People most at risk for developing TIA are:
- senile and elderly people;
- suffering from arterial hypertension or heart disease, including atrial fibrillation, left ventricular aneurysm, cardiomyopathy, bacterial endocarditis , previous myocardial infarction or the presence of an artificial heart valve;
- patients with diabetes mellitus ;
- when the vertebral artery is compressed by osteophytes formed as a result of cervical osteochondrosis or ankylosing spondylitis (Bechterew's disease) ;
- exposed to stress and occupying responsible positions;
- excessively heavy loads and difficult working conditions;
- with a long history of smoking;
- with reactive changes in myocardial and endothelial tissue caused by Fabry disease ;
- having deposits of globosides in the tissues and organs of the cardiovascular system.
Symptoms of transient ischemic attack
Symptoms of an ischemic attack of the brain can vary significantly depending on which part of the brain is affected, but there are a number of clinical disorders that are general cerebral symptoms, these include:
- dizziness;
- headache;
- short-term loss of consciousness.
Focal symptoms of cerebral circulatory disorders manifest themselves as:
- temporary loss of speech and speech disorders - aphasia;
- loss of the ability to read and/or write;
- weakness in one half of the body - hemiparesis , causing loss of balance and impaired coordination of movements;
- strabismus or immobility of the eyeballs, loss of vision or its sharp deterioration;
- involuntary urination;
- numbness - hypoesthesia , sensitivity and tingling - paresthesia .

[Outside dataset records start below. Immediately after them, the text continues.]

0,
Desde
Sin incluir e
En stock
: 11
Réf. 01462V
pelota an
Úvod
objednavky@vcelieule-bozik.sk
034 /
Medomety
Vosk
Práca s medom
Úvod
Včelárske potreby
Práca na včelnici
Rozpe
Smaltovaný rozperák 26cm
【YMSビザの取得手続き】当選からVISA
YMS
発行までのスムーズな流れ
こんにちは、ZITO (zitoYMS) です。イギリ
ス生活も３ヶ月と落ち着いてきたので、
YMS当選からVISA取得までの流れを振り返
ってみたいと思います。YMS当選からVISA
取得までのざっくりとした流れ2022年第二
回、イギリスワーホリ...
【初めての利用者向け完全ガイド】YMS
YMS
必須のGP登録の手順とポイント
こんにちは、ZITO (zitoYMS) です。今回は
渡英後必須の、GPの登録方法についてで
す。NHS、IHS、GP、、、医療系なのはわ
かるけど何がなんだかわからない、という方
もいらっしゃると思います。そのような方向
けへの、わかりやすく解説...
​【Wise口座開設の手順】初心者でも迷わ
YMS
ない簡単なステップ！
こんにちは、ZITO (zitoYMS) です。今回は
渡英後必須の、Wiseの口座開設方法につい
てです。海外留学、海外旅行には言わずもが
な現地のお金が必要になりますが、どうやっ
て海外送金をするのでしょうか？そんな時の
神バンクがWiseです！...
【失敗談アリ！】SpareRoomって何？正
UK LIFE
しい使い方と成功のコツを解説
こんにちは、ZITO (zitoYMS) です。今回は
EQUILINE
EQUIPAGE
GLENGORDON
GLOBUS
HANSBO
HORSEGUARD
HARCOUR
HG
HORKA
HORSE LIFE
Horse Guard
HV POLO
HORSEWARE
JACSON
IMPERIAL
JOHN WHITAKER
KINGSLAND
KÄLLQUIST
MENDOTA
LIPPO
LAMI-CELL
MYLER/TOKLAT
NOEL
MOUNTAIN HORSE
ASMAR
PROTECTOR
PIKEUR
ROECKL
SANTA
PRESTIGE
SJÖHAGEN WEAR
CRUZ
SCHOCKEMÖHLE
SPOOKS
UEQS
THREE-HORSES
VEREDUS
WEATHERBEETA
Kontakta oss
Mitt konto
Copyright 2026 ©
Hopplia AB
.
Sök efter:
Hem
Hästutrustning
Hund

Complications and consequences of ischemic attack of the brain
A transient attack is characterized by incoming symptoms as a result of impaired cerebral circulation. They should pass within 24 hours and not provoke serious consequences. Symptoms that persist after a severe microstroke include:
- slurred speech;
- amnesia;
- paralysis;
- deterioration of visual acuity.
For rehabilitation after a mini-stroke and the most successful prognosis - prevention of ischemic stroke, the help of many specialists is needed:
- neurologist – monitors the condition of cerebral vessels, the functioning of neurons and the level of metabolic processes in the brain;
- cardiologist - will select the best treatment regimen to normalize blood pressure and heart rate;
- endocrinologist - will help adjust blood sugar levels and neutralize the negative effects of diabetes ;
- speech therapist - a specialist who will help solve speech problems;
- psychologist – necessary for the correction of mental disorders.
Diagnosis of TIA
After the occurrence of any symptom, the person must be hospitalized in the neurological department. Specialists from European clinics are able to urgently perform a head MRI and CT scan on a patient to monitor changes in the brain, diagnose ischemia or differentiate nosological forms.
MR or CT angiography allows visualization of damage to the blood vessels of the brain - procedures for contrast examination of the arteries after the injection of contrast into the vein. Simultaneously with assessing the patency of the arterial network, the state of the cardiovascular system is assessed:
- Holter monitoring;
- Echocardiography;
- Electrocardiography.
Laboratory diagnostic methods:
- Determination of anticardiolipin antibodies, lupus anticoagulant, antithrombin III, protein S and C, D-dimer, von Willebrand factor;
- Study of coagulogram;
- Biochemical analysis.
After the first neurological signs of a cerebral ischemic attack appear, consultation with several specialists is required - an ophthalmologist, a cardiologist, a therapist.